Tuesday, February 17, 2015

Citation du 18 février 2015

La concurrence qui, loin de viser à la perfection, submerge les produits consciencieux sous des amas de produits décevants, imaginés pour éblouir le public qui n’obtient le vil prix qu’en obligeant l’ouvrier à se perdre la main dans les ouvrages bâclés, en l’épuisant, en l’affamant, en tuant sa moralité par l’exemple du peu de scrupule ; la concurrence qui ne donne la victoire qu’à celui qui a le plus d’argent ; qui, après la lutte, n’aboutit qu’au monopole dans les mains du vainqueur et au retrait du bon marché. La concurrence qui fabrique n’importe comment, à tort et à travers, au risque de ne pas trouver d’acheteurs et d’anéantir une grande quantité de matière première qui aurait pu être employée utilement mais qui ne servira plus à rien.
Gracchus Babeuf (Guillotiné en 1797)
J’ai cherché comment alléger cette citation par des coupures qui ne la dénatureraient pas.
Mais j’y renonce : d’une part pour rendre hommage à Babeuf et à sa lucidité. Et d’autre part pour montrer que la concurrence, ainsi que le productivisme qui l’accompagne, était, déjà à cette époque, responsable des catastrophes humaines et environnementales qui nous désolent à présent.
Pourtant, plus de deux siècles d’abus ne nous ont pas découragés de faire de la concurrence la valeur devant la quelle nous nous inclinons, nous, les fiers enfants de la Révolution – nous qui avons guillotiné le roi, jeté à bas les privilèges et débarrassé la vie publique des oppresseurs de tout acabit.
Tout ça pour ça…
Comment avons-nous été assez sots pour croire que la liberté de la concurrence était la liberté suprême ? Assez aveugles pour voir en elle la clé de la prospérité pour tous ? Assez corrompus pour aimer l’opulence achetée au prix de la misère des autres – Il est vrai que nous sommes assez vertueux pour assortir cette concession d’une condition : que ces malheureux soient de l’autre côté de la frontière.

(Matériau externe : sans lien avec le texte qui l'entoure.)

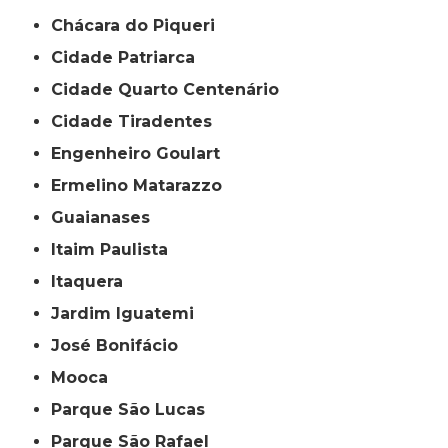
Chácara do Piqueri
Cidade Patriarca
Cidade Quarto Centenário
Cidade Tiradentes
Engenheiro Goulart
Ermelino Matarazzo
Guaianases
Itaim Paulista
Itaquera
Jardim Iguatemi
José Bonifácio
Mooca
Parque São Lucas
Parque São Rafael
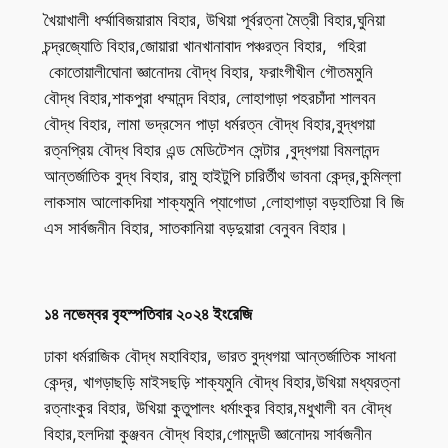
খৈয়াখালী ধর্ম্মাবিজয়ারাম বিহার, উখিয়া পূর্বরত্না মৈত্রী বিহার,ঘুনিয়া
চন্দ্রজ্যোতি বিহার,জোয়ারা খানখানাবাদ পঞ্চরত্ন বিহার, গহিরা
কোতোয়ালীঘোনা জ্ঞানোদয় বৌদ্ধ বিহার, ফরাংগীখীল গৌতমমুনি
বৌদ্ধ বিহার,শাকপুরা ধম্মানন্দ বিহার, লোহাগাড়া পহরচাঁদা শালবন
বৌদ্ধ বিহার, লামা ভদ্রসেন পাড়া ধর্মরত্ন বৌদ্ধ বিহার,বুদ্ধগয়া
রত্নপ্রিয় বৌদ্ধ বিহার এন্ড মেডিটেশন সেন্টার ,বুদ্ধগয়া বিমলানন্দ
আন্তর্জাতিক বুদ্ধ বিহার, রামু হাইটুপি চারির্তীথ ভাবনা কেন্দ্র,কুমিল্লা
লাকসাম আলোকদিয়া শাক্যমুনি প্যাগোডা ,লোহাগাড়া বড়হাতিয়া বি জি
এস সার্বজনীন বিহার, সাতকানিয়া বড়দুয়ারা বেনুবন বিহার।
১৪ নভেম্বর বৃহস্পতিবার ২০২৪ ইংরেজি
ঢাকা ধর্মরাজিক বৌদ্ধ মহাবিহার, ভারত বুদ্ধগয়া আন্তর্জাতিক সাধনা
কেন্দ্র, খাগড়াছড়ি মাইসছড়ি শাক্যমুনি বৌদ্ধ বিহার,উখিয়া মধ্যরত্না
রত্নাংকুর বিহার, উখিয়া কুতুপালং ধর্মাংকুর বিহার,মধুখালী বন বৌদ্ধ
বিহার,হলদিয়া কুঞ্জবন বৌদ্ধ বিহার,গোমদন্ডী জ্ঞানোদয় সার্বজনীন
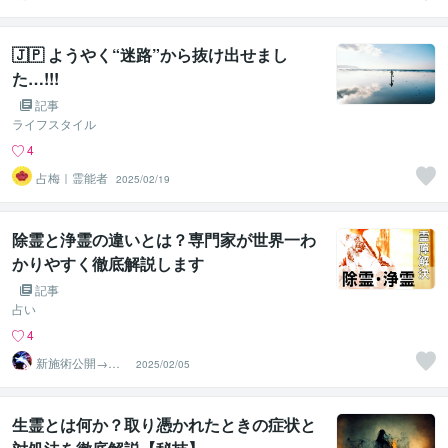
相手意識強制変
化≫◆星桜龍
🇯🇵 ようやく“迷路”から抜け出せまし
た…!!!
記事
ライフスタイル
4
占梅｜霊能者
2025/02/19
除霊と浄霊の違いとは？専門家が世界一わ
かりやすく徹底解説します
記事
占い
4
新施術公開→≪
2025/02/05
相手意識強制変
化≫◆星桜龍
生霊とは何か？取り憑かれたときの症状と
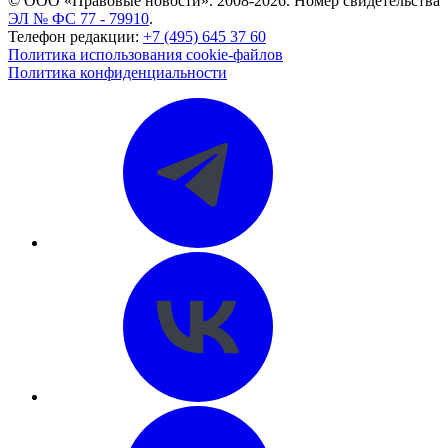
© ООО «Правовые новости». 2008-2026.
Номер свидетельства
ЭЛ № ФС 77 - 79910
.
Телефон редакции:
+7 (495) 645 37 60
Политика использования cookie-файлов
Политика конфиденциальности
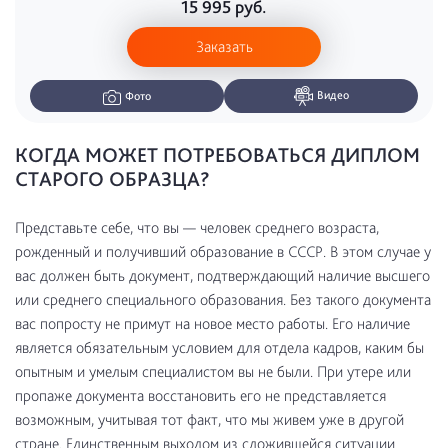
15 995
руб.
Заказать
Видео
Фото
КОГДА МОЖЕТ ПОТРЕБОВАТЬСЯ ДИПЛОМ
СТАРОГО ОБРАЗЦА?
Представьте себе, что вы — человек среднего возраста,
рожденный и получивший образование в СССР. В этом случае у
вас должен быть документ, подтверждающий наличие высшего
или среднего специального образования. Без такого документа
вас попросту не примут на новое место работы. Его наличие
является обязательным условием для отдела кадров, каким бы
опытным и умелым специалистом вы не были. При утере или
пропаже документа восстановить его не представляется
возможным, учитывая тот факт, что мы живем уже в другой
стране. Единственным выходом из сложившейся ситуации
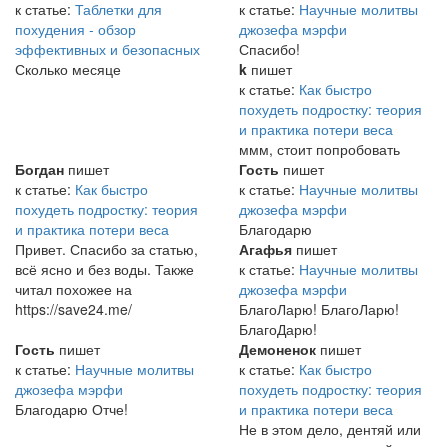
к статье:
Таблетки для
к статье:
Научные молитвы
похудения - обзор
джозефа мэрфи
эффективных и безопасных
Спасибо!
Сколько месяце
k
пишет
к статье:
Как быстро
похудеть подростку: теория
и практика потери веса
ммм, стоит попробовать
Богдан
пишет
Гость
пишет
к статье:
Как быстро
к статье:
Научные молитвы
похудеть подростку: теория
джозефа мэрфи
и практика потери веса
Благодарю
Привет. Спасибо за статью,
Агафья
пишет
всё ясно и без воды. Также
к статье:
Научные молитвы
читал похожее на
джозефа мэрфи
https://save24.me/
БлагоЛарю! БлагоЛарю!
БлагоДарю!
Гость
пишет
Демоненок
пишет
к статье:
Научные молитвы
к статье:
Как быстро
джозефа мэрфи
похудеть подростку: теория
Благодарю Отче!
и практика потери веса
Не в этом дело, дентяй или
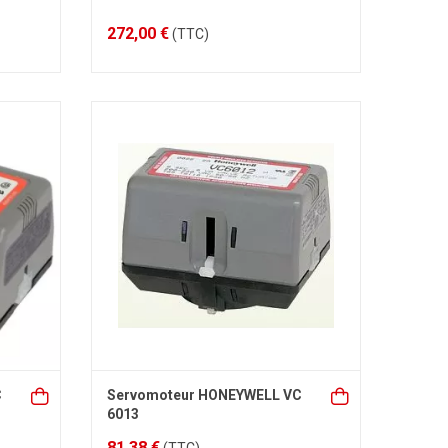
272,00 €
(TTC)
C
Servomoteur HONEYWELL VC
6013
81,38 €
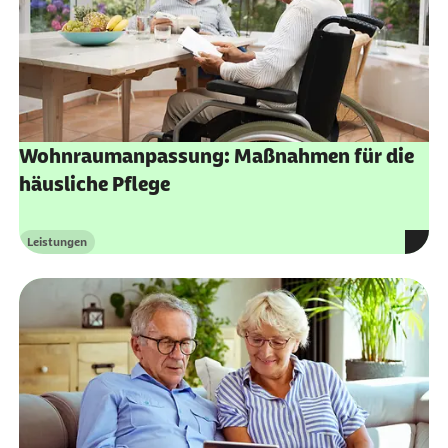
Wohnraumanpassung: Maßnahmen für die
häusliche Pflege
Leistungen
Kategorie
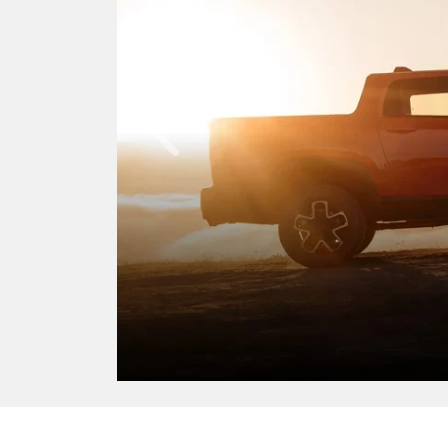
DIFÍCIL NÃO SE APAI
Anterior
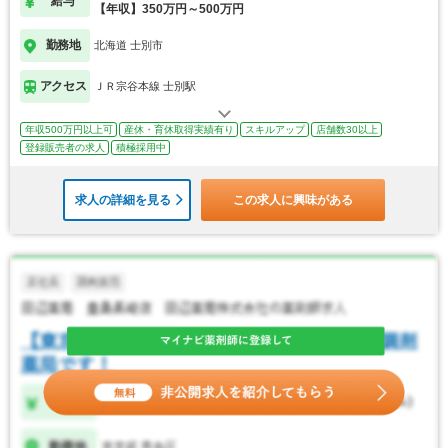
給与
【年収】350万円～500万円
勤務地
北海道 士別市
アクセス
ＪＲ宗谷本線 士別駅
年収500万円以上可
産休・育休取得実績有り
スキルアップ
店舗数30以上
登録販売者の求人
積極採用中
求人の詳細を見る
この求人に興味がある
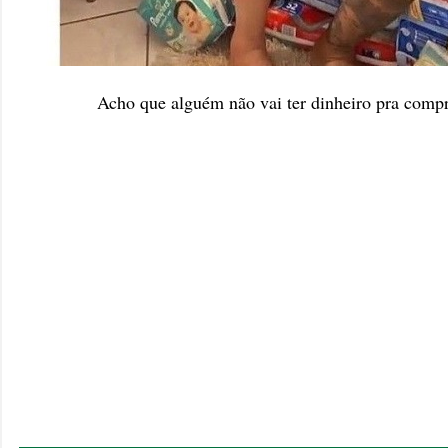
Acho que alguém não vai ter dinheiro pra compr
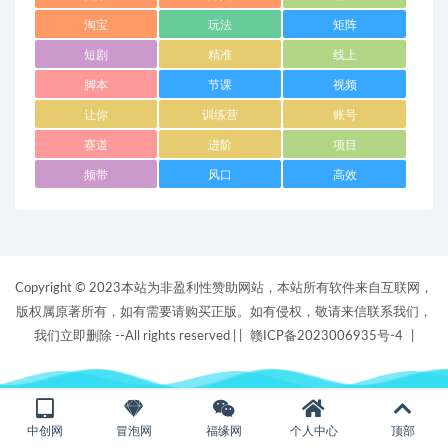
淘宝
玩法
矩阵
短剧
精准
线上
脚本
节课
视频
让你
训练营
账号
赛道
进阶
项目
频带
风口
高效
Copyright © 2023本站为非盈利性赞助网站，本站所有软件来自互联网，
版权属原著所有，如有需要请购买正版。如有侵权，敬请来信联系我们，
我们立即删除 --All rights reserved |
|
赣ICP备2023006935号-4
|
中创网
冒泡网
福缘网
个人中心
顶部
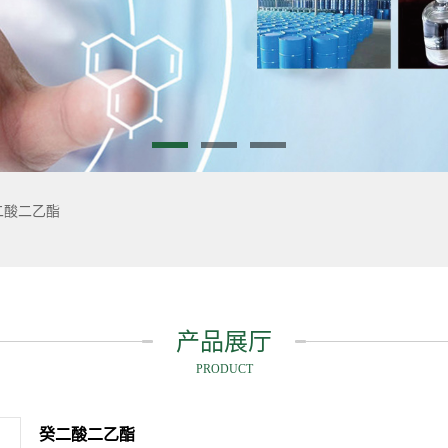
二酸二乙酯
产品展厅
PRODUCT
癸二酸二乙酯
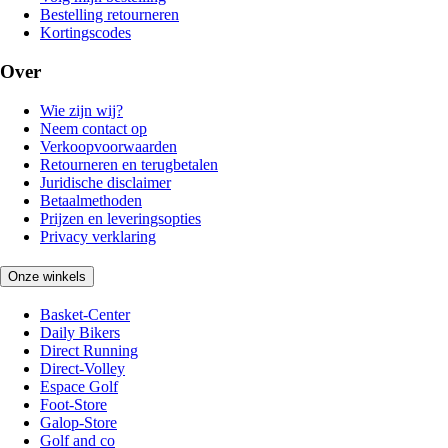
Bestelling retourneren
Kortingscodes
Over
Wie zijn wij?
Neem contact op
Verkoopvoorwaarden
Retourneren en terugbetalen
Juridische disclaimer
Betaalmethoden
Prijzen en leveringsopties
Privacy verklaring
Onze winkels
Basket-Center
Daily Bikers
Direct Running
Direct-Volley
Espace Golf
Foot-Store
Galop-Store
Golf and co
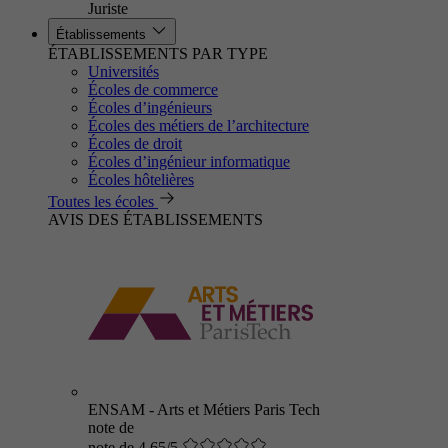
Juriste
Établissements
ÉTABLISSEMENTS PAR TYPE
Universités
Écoles de commerce
Écoles d’ingénieurs
Écoles des métiers de l’architecture
Écoles de droit
Écoles d’ingénieur informatique
Écoles hôtelières
Toutes les écoles
AVIS DES ÉTABLISSEMENTS
ENSAM - Arts et Métiers Paris Tech
note de
note de 4.65/5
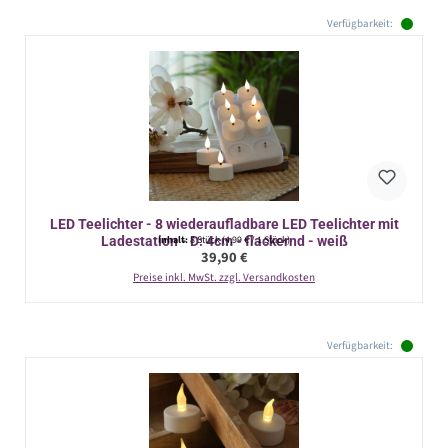
Verfügbarkeit:
LED Teelichter - 8 wiederaufladbare LED Teelichter mit
Ladestation - D: 4cm - flackernd - weiß
Inhalt:
8 Stück
(4,99 € / 1 Stück)
Regulärer Preis:
39,90 €
Preise inkl. MwSt. zzgl. Versandkosten
Verfügbarkeit:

Babeuf le rappelle : la concurrence aboutit, c’est là sa démarche naturelle, à son contraire : le monopole qui s’instaure sur les ruines des entreprises qui ont été vaincues. Nous l’oublions peut-être parce que, quand ce malheur arrive, on l’attribue à  quelque autre cause ; mais regardons mieux, là où le processus est encore en marche – par exemple dans le domaine agricole. Voyez ce que la libre concurrence faut subir à la Terre, aux animaux, aux produits que nous consommons. La ferme des 250000 poulets est-elle autre chose que l‘expression de cette concurrence qui lie la production alimentaire au profit?